This is the headshot of Dr. Tim Oberlander.

Tim Oberlander

DFP Role: Member
Professor, Pediatrics
Population & Public Health

Tim is a developmental pediatrician studying how early social experience (prenatal maternal mental illness and psychotropic medication exposure) influences the developmental origins of stress and self-regulation and its impact on thinking, learning and behaviour during childhood.

Current Projects
Tim's research extends from studies of child behaviour at the individual to population levels that seeks to understand how in utero exposure to maternal mood and selective serotonin reuptake inhibitor (SSRI) antidepressants sets pathways for both developmental risk and resiliency during early childhood. His work provides strong evidence that both influences have an impact on stress regulation and mood in childhood, possibly reflecting early changes in central serotonin (5HT) levels.

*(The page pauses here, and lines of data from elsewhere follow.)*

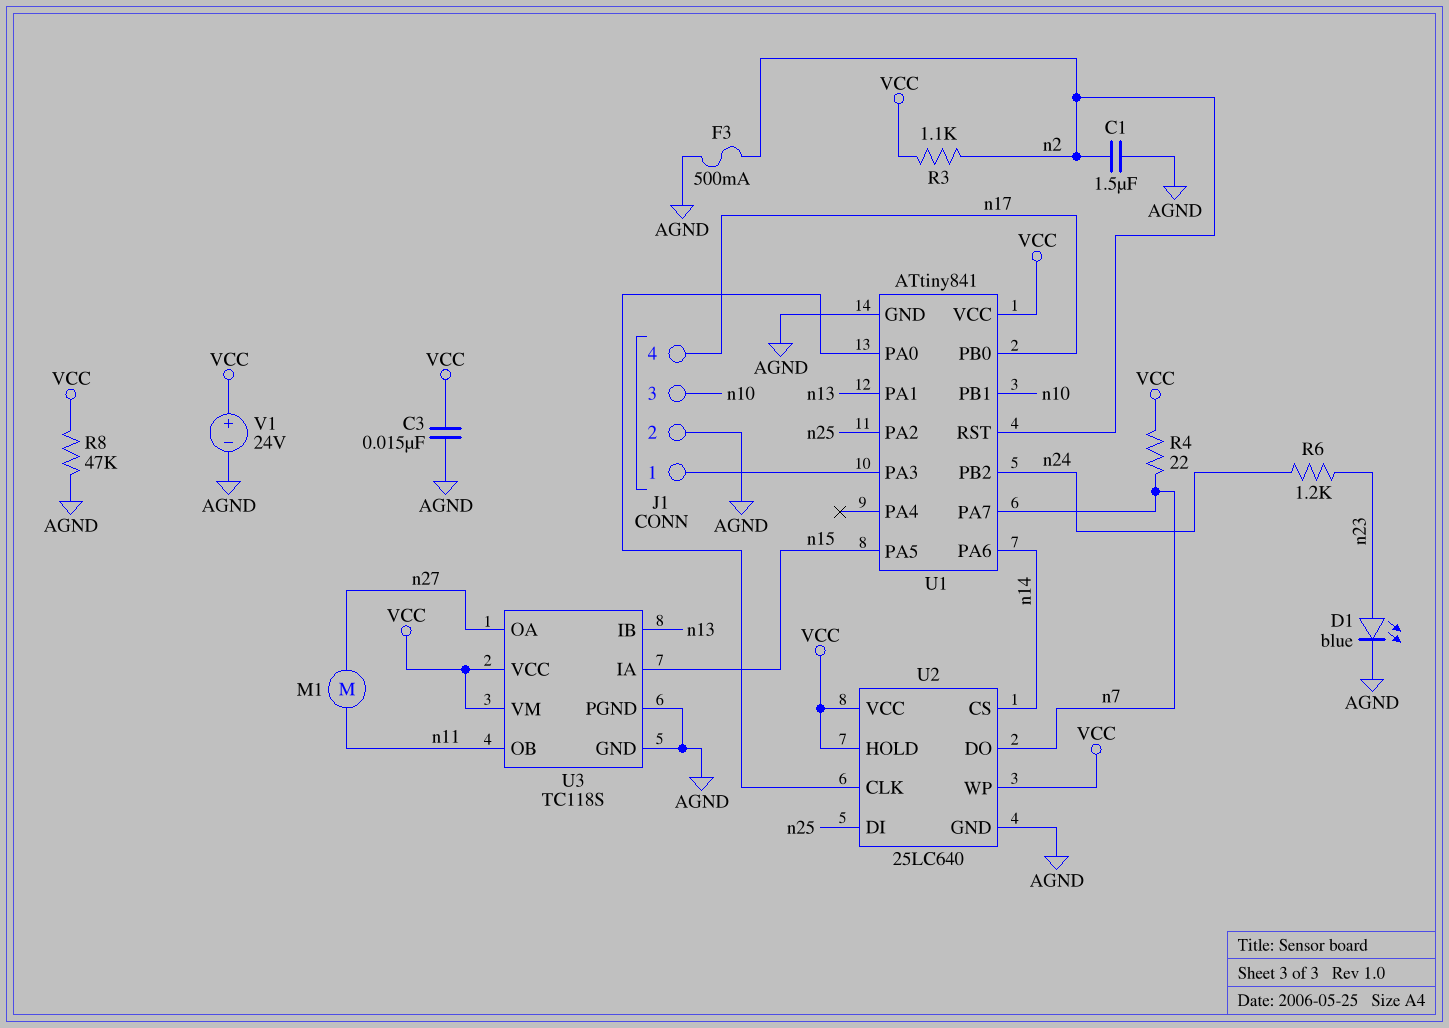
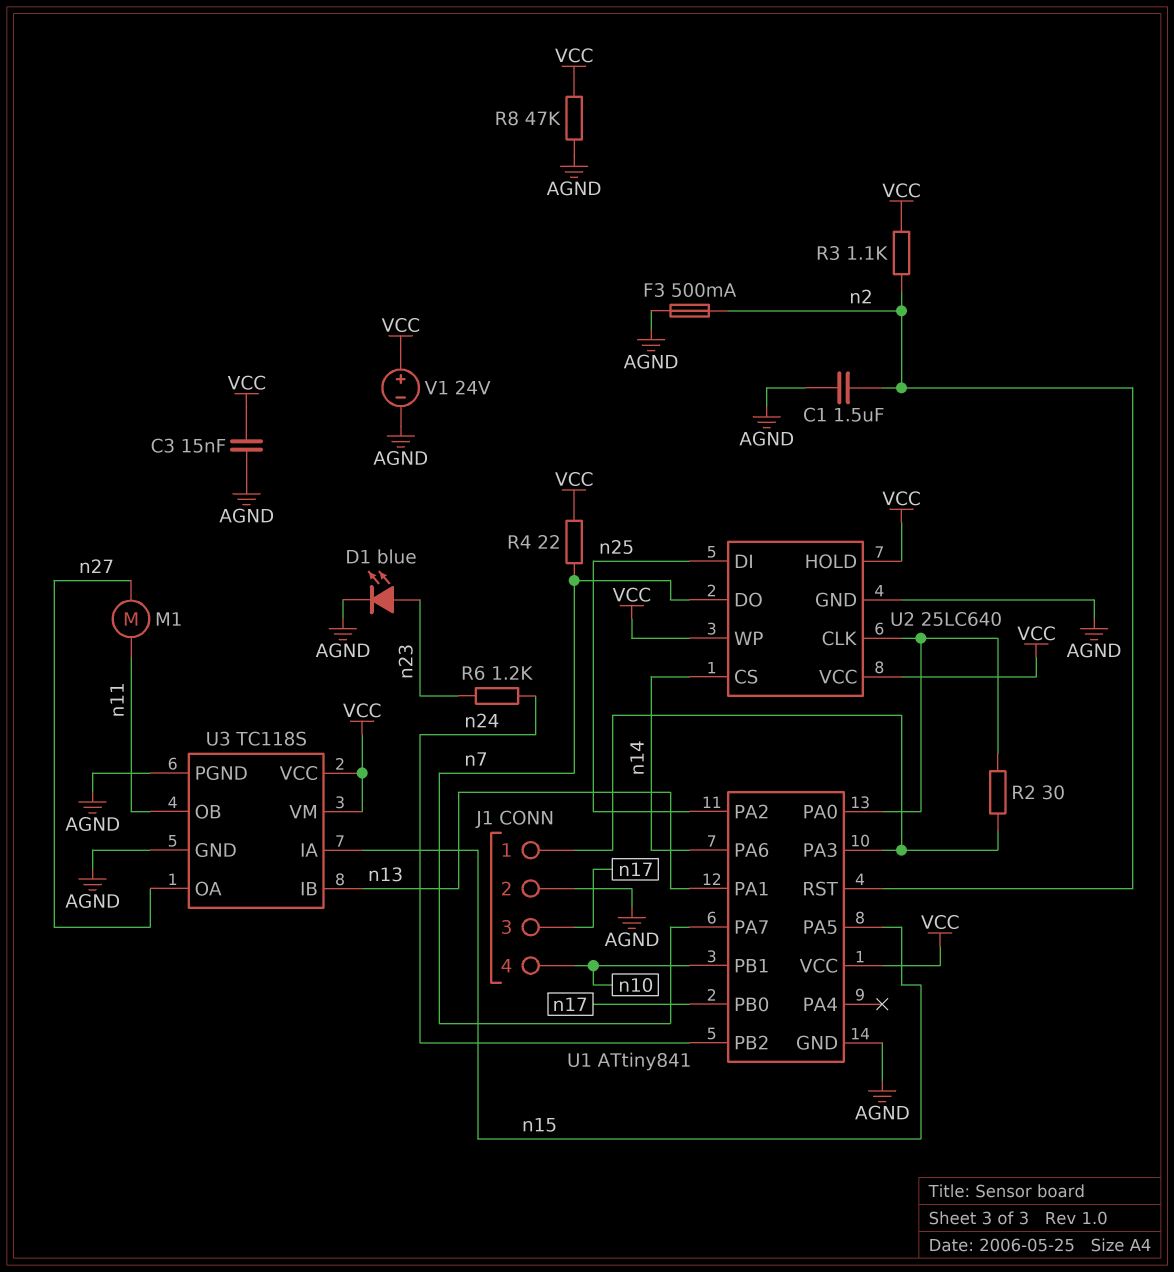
J1 pin 3: n10 -> n17
J1 pin 4: n17 -> n10
R2: none -> 30 (J1/1, U1/PA0)

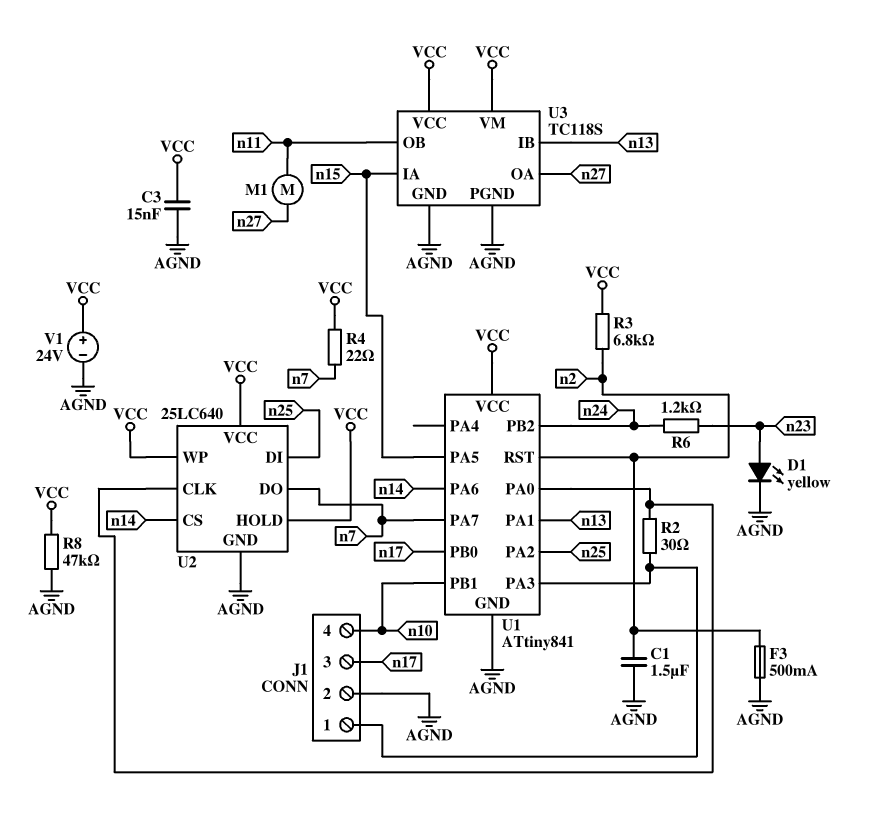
D1: LED blue (A n23, K AGND) -> LED yellow (A n23, K AGND)
R3: 1.1k (VCC, n2) -> 6.8k (VCC, n2)

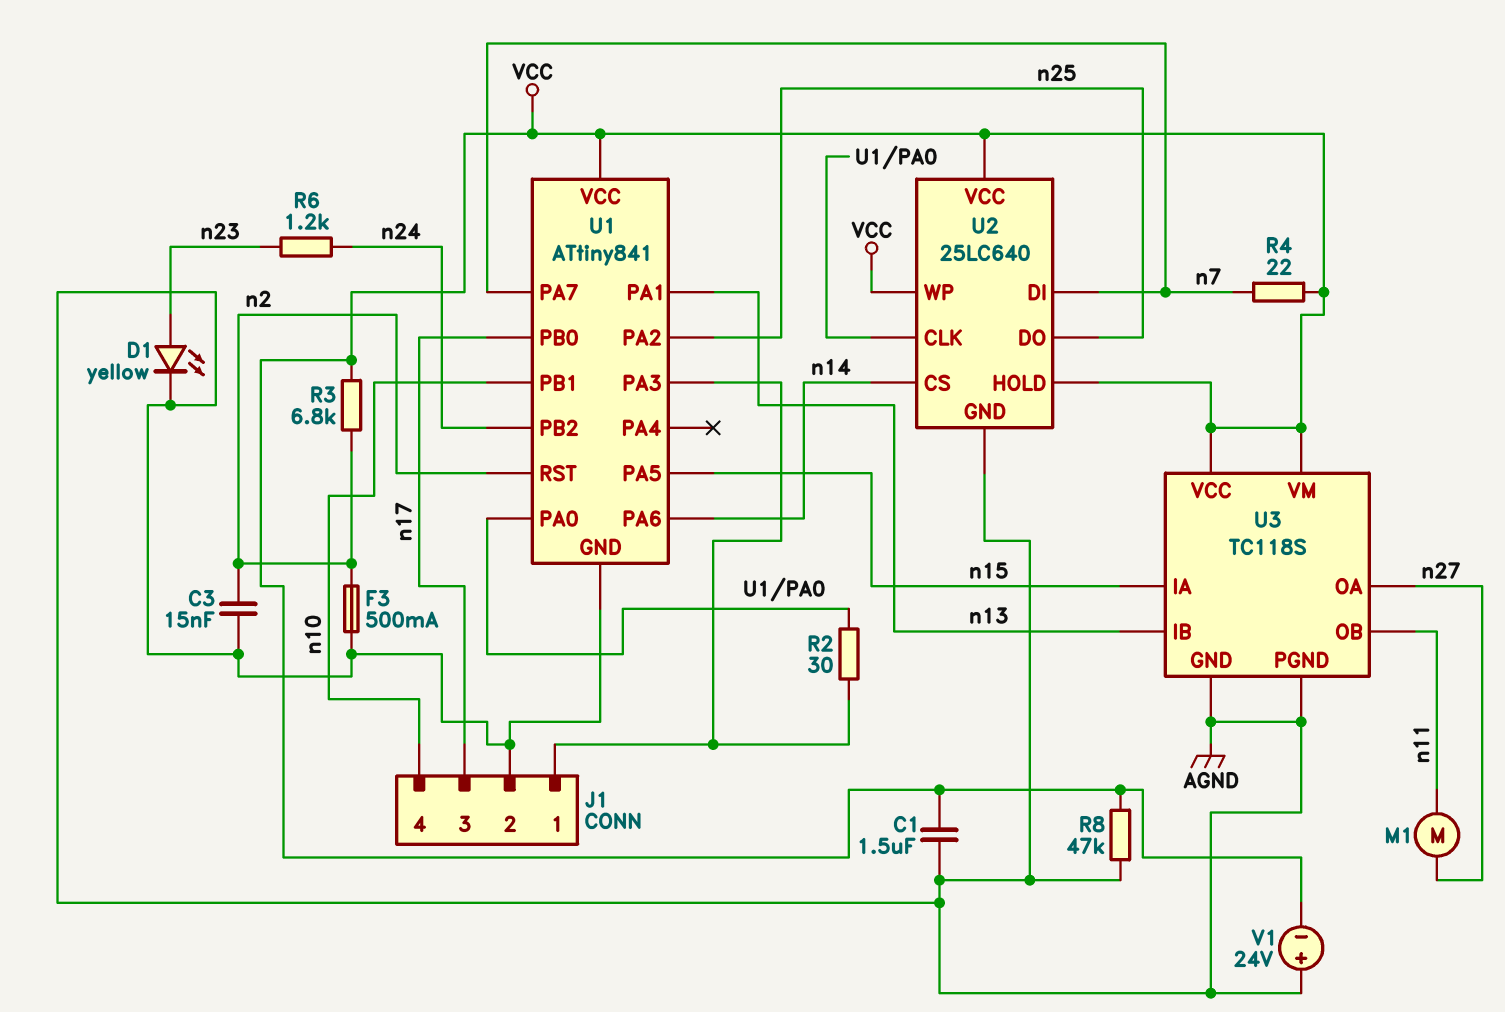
C1: 1.5uF (AGND, n2) -> 1.5uF (AGND, VCC)
C3: 15nF (AGND, VCC) -> 15nF (AGND, n2)
U2 pin DI: n25 -> n7
U2 pin DO: n7 -> n25
V1: 24V (plus VCC, minus AGND) -> 24V (plus AGND, minus VCC)

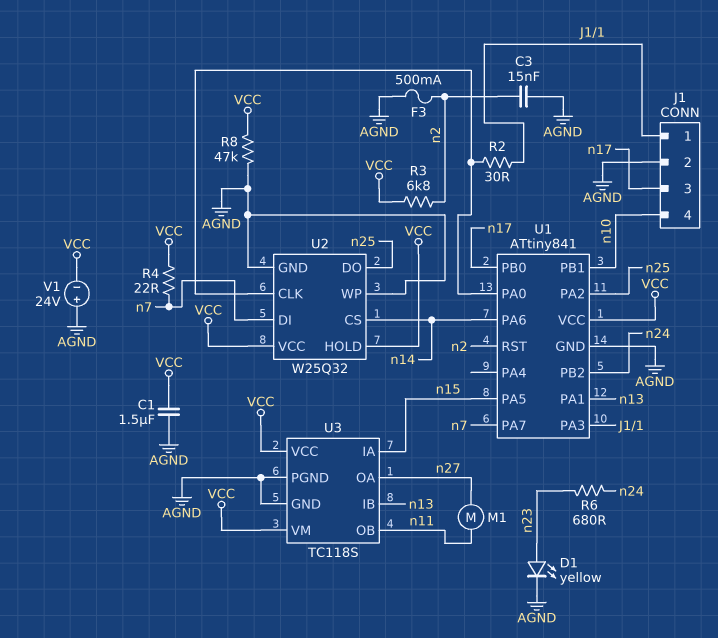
R6: 1.2k (n23, n24) -> 680 (n23, n24)
U2: 25LC640 -> W25Q32
U2 pin WP: VCC -> AGND

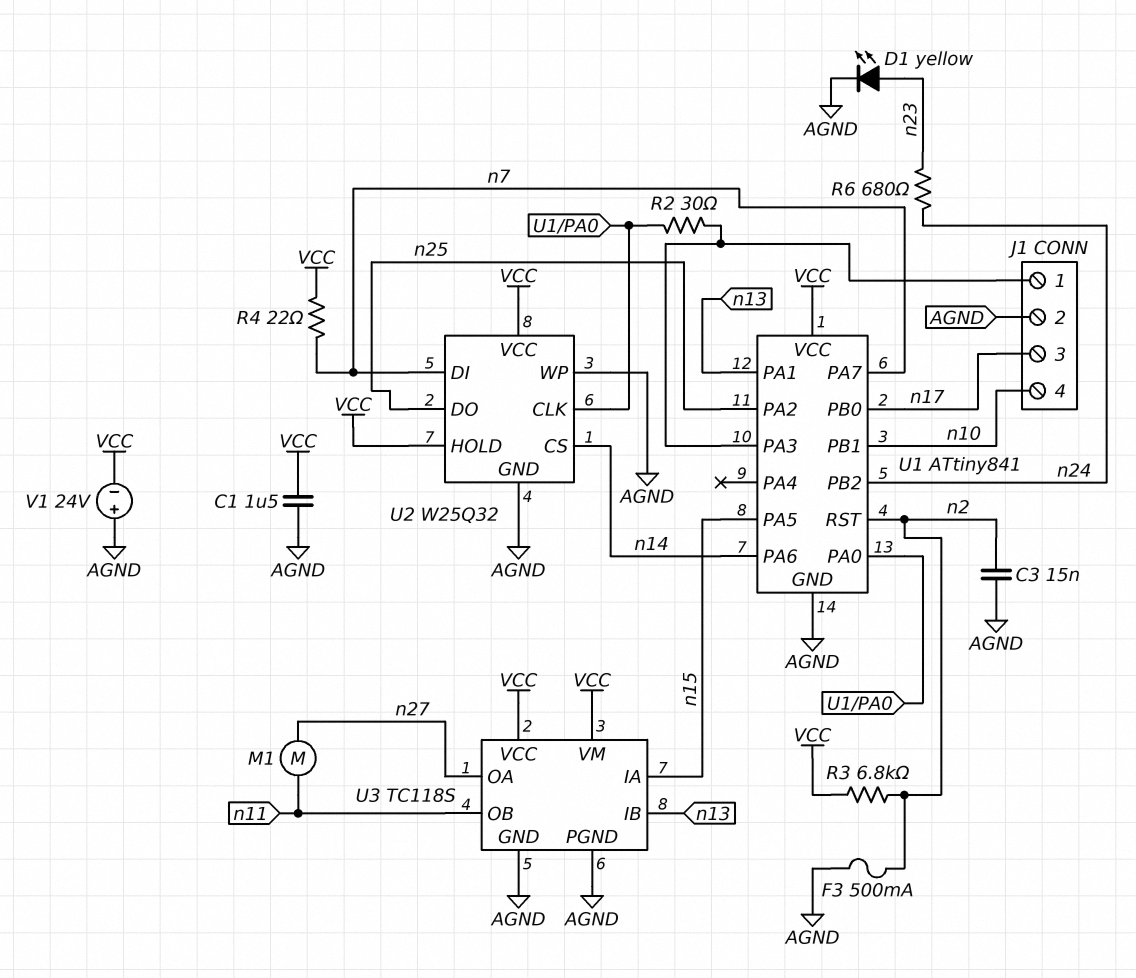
R8: 47k (AGND, VCC) -> none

Increasingly Tim's work is showing that the developing brain has a remarkable capacity for change, such that even in the face of adversity, some children do very well. The goal of his work is to figure out how and why this happens, and use these findings to identify opportunities for interventions that reduce risk. Emerging findings are beginning to point to ways that could possibly assist clinicians and families in understanding critical issues that influence a child’s emotional well-being and academic success later in school. As Project Lead for CFRI’s 3T MR Imaging facility he has the opportunity to advance studies of early brain development using advance imaging technology.

Main areas of research:

Developmental effects of prenatal psychotropic medication exposure – fetal, neonatal, infant and childhood outcomes: This research focuses on studies of the developmental impact of prenatal exposure to psychotropic medications (i.e. selective serotonin reuptake inhibitor [SSRI] antidepressants) and depressed maternal mood that extends from fetal periods to early adolescence. Biobehavioural, pharmacologic and genetic factors that moderate fetal exposure are studied. Outcomes of particular interest are pain/stress reactivity (neuroendocrine, heart variability), cognitive function (executive functions), attention threat bias, and measures of arousal and emotional regulation. This work also includes examination of the role of key genetic (i.e. SLC6A4) variations and epigenetic (i.e. methylation) factors that may also contribute to altered early serotonin levels.

Pharmacoepidemiology and Child Development: Since 2004 researchers have used population level health data linking antenatal maternal prescription records with birth/neonatal health records to distinguish the impact of maternal mood from in utero SSRI exposure. Researchers have reported novel findings indicting that the effects of gestational maternal SSRI use differ from those of maternal mental illness and that neonatal outcomes vary with the timing and duration of prenatal SSRI exposure. Recently, researchers have started examining developmental and behavioural outcomes (learning, mood and autism spectrum disorder risk, ASD) related to in utero SSRI exposure, socioeconomic conditions and maternal mental health.

Pain and children with developmental disabilities: This research seeks to understand pain in children with developmental disabilities. The current focus of this work is to improve pain assessment management among this population of children.